DATA PROVIDED:
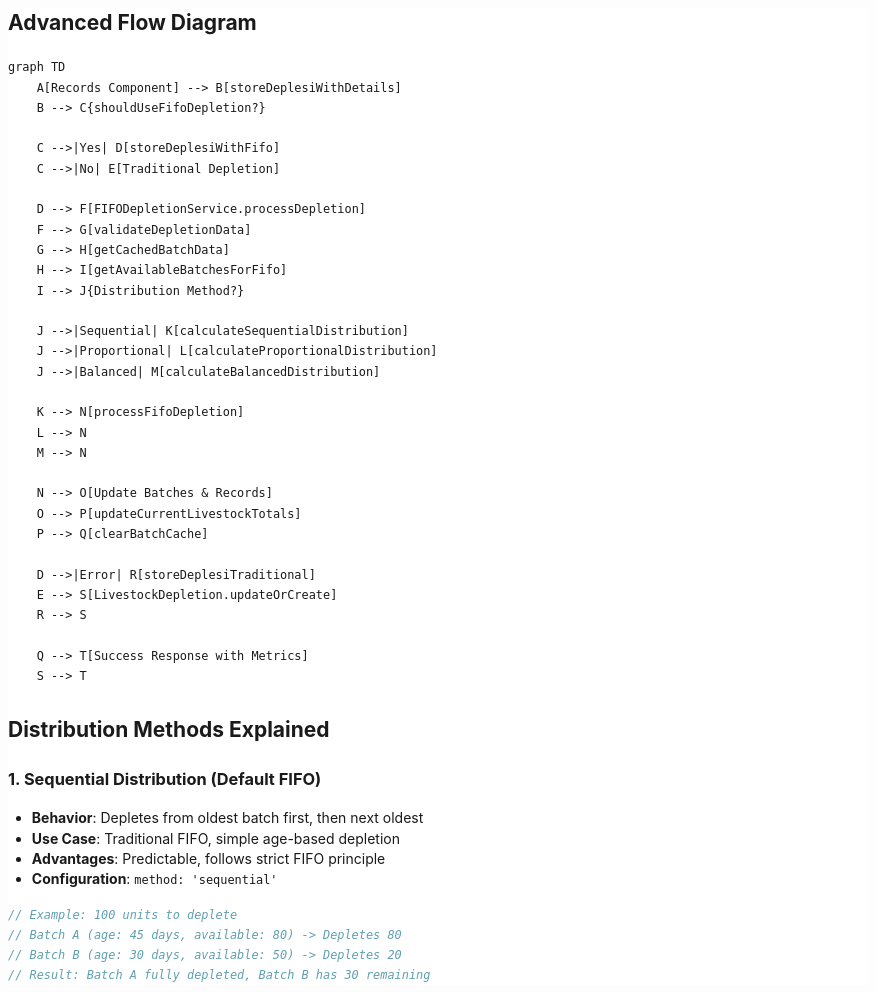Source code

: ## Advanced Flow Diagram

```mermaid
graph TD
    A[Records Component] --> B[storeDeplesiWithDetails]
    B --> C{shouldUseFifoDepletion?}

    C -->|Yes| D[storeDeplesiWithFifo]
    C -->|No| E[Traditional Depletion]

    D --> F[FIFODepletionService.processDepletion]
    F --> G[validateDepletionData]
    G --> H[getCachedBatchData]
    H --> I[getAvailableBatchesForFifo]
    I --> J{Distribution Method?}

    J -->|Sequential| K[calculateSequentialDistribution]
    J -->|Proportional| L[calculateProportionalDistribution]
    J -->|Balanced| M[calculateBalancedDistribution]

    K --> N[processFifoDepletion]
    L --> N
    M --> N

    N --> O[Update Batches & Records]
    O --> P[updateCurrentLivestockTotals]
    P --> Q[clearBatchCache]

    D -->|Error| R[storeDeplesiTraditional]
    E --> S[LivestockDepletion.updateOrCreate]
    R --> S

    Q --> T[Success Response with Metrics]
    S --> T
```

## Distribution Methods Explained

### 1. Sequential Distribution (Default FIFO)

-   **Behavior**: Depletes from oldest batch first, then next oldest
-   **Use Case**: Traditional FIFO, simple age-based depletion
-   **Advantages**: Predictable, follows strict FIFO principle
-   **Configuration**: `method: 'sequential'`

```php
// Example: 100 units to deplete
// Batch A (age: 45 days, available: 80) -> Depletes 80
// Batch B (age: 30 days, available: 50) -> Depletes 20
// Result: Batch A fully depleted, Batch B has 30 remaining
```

WHAT YOU HAVE TO DO:
Lines containing the word "Depletes": copy each of them from the material.

ANSWER BOX:
-   **Behavior**: Depletes from oldest batch first, then next oldest
// Batch A (age: 45 days, available: 80) -> Depletes 80
// Batch B (age: 30 days, available: 50) -> Depletes 20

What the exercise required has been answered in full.